TASK TO COMPLETE:
Using the passage below on horsepower, torque, and car weight, decide whether each statement agrees with it. For each, answer yes or no and quote the exact words that decide it.
(a) Horsepower figures for vehicles measure the force that can spin the wheels in the highest gear at the engine's optimal RPM.
(b) The passage presents horsepower as the better measure of an engine's raw power.
(c) The passage says the way to make a Ferrari on a $150k budget as fast as possible is to give it more engine power.

TEXT PROVIDED:
# # # #

Although you can measure the horsepower of an engine, when you see horsepower stats for vehicles they are never measuring that. Rather, they’re measuring how much force can be used to spin the wheels when the car is in its highest gear at the engine’s optimal RPM. Because that’s how horsepower is measured in the real world, it makes more sense to think of torque as a measure of the raw power of the engine and horsepower as a measure of how efficiently the transmission can convert that power into work.

High performance cars tend to weigh as little as possible because weight is the biggest cost constraint in attaining good acceleration, top speed, and handling. IE, if Car A weights twice as much as Car B, it will cost a lot more to make Car A perform the same as Car B on a racetrack. So if you have a $150k budget for your new Ferrari, the way you make that Ferrari go as fast as possible is to make it as light as possible.

# # # #

DATA SECTION:
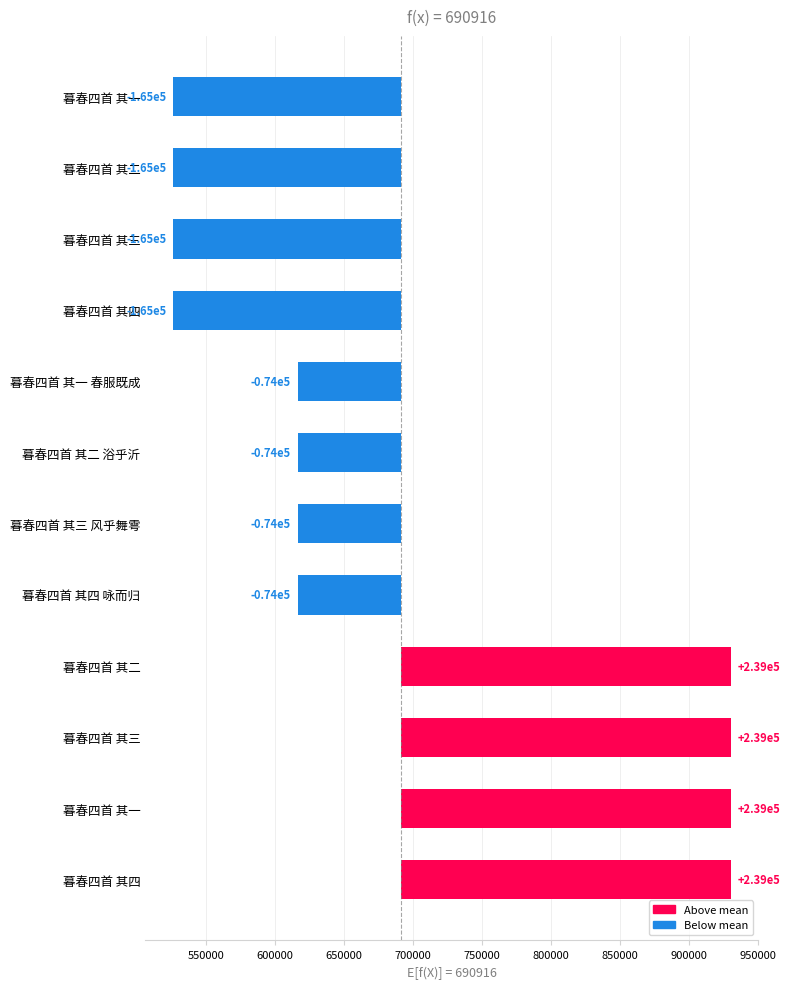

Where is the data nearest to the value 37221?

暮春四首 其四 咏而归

# # # #

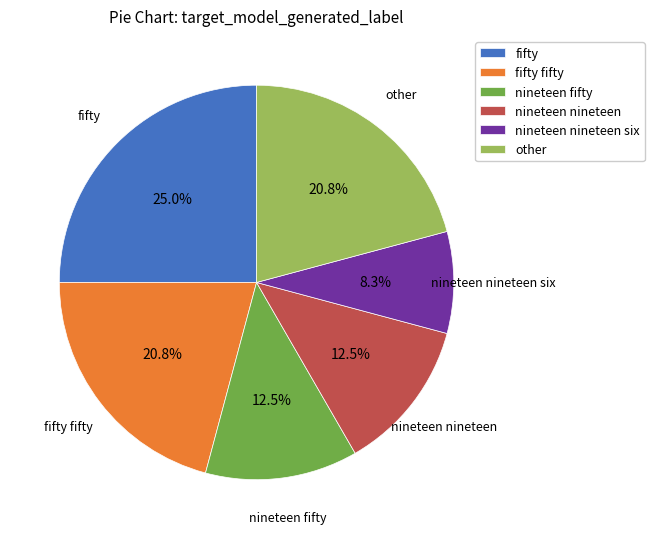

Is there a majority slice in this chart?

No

# # # #

RESPONSE:
(a) Yes: "they’re measuring how much force can be used to spin the wheels when the car is in its highest gear at the engine’s optimal RPM"
(b) No: "it makes more sense to think of torque as a measure of the raw power of the engine"
(c) No: "the way you make that Ferrari go as fast as possible is to make it as light as possible"